Fragmento seleccionado =>
((

Los romanos, de hecho, estaban tan sobrados en lo referente
a esta expedición que ni siquiera se dieron prisa. La concesión del poder en
Siria a Craso se demoró meses, durante los cuales Orodes tuvo mucho tiempo para
hacer preparativos para el ataque que todo el mundo en la zona sabía que se iba
a producir.
Muy particularmente, lo que hizo Orodes durante esos meses
durante los cuales Roma se chuleó de las hostias que le iba a dar pero sin
moverse un ápice, fue acopiar la voluntad de los muchos reyes, reyezuelos y
señores de la guerra que había en su zona, para acopiarlos en la labor de
resistir al pérfido romano. La historiografía romana, por así decirlo, recuerda
con cierta rabia cómo Abgaro, el rey de Osroene, se pasó al bando de los
partos, a pesar de haber firmado una alianza con los romanos en los tiempos de
Pompeyo. Otro caso es el de Acaudonio, un sheik árabe, que había declarado su
sumisión a los romanos, pero que ahora decidió que, a la hora del
enfrentamiento, sería Orodes quien ganase. No deja de tener coña que los
escritores latinos se encabronen por esto; es, literalmente, ver la paja en el
ojo ajeno y obviar la viga en el propio.

))

Consigna 1 => Traduce al inglés esta oración del fragmento sobre la expedición de Craso: "La concesión del poder en Siria a Craso se demoró meses, durante los cuales Orodes tuvo mucho tiempo para hacer preparativos para el ataque que todo el mundo en la zona sabía que se iba a producir."
Consigna 2 => Según el fragmento sobre la expedición de Craso, ¿de dónde era rey Abgaro?

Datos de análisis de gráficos
((

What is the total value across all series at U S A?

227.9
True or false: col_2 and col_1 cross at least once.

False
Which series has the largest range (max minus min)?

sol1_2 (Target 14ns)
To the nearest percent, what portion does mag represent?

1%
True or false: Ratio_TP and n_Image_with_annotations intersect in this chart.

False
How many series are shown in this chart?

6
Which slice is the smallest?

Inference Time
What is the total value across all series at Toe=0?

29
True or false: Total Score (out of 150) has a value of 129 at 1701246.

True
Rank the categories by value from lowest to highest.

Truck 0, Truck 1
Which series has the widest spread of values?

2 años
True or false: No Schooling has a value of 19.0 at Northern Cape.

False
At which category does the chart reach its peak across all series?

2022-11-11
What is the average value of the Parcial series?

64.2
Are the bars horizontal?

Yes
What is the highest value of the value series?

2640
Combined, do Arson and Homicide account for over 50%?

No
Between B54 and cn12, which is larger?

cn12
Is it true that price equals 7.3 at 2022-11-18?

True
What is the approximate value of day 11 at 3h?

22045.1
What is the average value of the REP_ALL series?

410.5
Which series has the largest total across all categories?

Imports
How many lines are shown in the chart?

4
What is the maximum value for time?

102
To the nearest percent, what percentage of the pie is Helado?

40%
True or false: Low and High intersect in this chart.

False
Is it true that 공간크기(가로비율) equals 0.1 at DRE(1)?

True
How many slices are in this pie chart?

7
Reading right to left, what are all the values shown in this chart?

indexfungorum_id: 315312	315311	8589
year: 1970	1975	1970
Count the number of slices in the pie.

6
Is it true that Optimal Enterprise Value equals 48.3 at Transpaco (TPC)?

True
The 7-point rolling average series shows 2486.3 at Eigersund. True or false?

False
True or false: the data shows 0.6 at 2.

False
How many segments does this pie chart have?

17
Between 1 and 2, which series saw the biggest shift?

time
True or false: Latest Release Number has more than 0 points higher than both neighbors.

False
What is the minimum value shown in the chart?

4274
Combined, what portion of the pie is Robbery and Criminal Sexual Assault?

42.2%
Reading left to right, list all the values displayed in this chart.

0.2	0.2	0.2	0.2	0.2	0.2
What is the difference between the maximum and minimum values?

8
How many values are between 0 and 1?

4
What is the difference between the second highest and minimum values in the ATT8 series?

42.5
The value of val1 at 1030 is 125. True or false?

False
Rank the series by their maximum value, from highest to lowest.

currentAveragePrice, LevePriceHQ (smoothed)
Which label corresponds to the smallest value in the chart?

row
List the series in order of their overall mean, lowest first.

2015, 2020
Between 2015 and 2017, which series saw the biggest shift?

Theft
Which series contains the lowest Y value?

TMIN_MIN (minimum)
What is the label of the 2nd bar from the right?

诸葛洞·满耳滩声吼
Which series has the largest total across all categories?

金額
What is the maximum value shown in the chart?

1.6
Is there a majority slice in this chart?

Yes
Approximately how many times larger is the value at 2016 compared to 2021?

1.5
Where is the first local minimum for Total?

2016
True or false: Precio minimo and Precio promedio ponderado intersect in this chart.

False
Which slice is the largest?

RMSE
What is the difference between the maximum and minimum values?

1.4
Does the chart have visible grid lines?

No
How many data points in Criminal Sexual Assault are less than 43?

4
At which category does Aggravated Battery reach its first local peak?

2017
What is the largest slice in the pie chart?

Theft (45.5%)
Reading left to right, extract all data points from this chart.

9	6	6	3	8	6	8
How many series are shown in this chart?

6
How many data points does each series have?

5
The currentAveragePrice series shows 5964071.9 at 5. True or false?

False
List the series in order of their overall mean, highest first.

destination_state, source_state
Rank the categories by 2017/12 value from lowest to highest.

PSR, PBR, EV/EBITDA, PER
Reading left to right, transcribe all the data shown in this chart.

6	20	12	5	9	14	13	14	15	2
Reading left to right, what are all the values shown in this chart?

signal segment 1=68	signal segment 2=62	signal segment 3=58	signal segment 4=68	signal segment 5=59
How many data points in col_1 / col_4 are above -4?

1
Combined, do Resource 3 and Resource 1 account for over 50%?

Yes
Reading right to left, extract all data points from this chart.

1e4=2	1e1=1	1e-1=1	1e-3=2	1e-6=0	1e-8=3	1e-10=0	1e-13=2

))

Resultado 1 => The granting of power in Syria to Crassus was delayed for months, during which Orodes had plenty of time to make preparations for the attack that everyone in the area knew was going to happen.

Resultado 2 => Era rey de Osroene.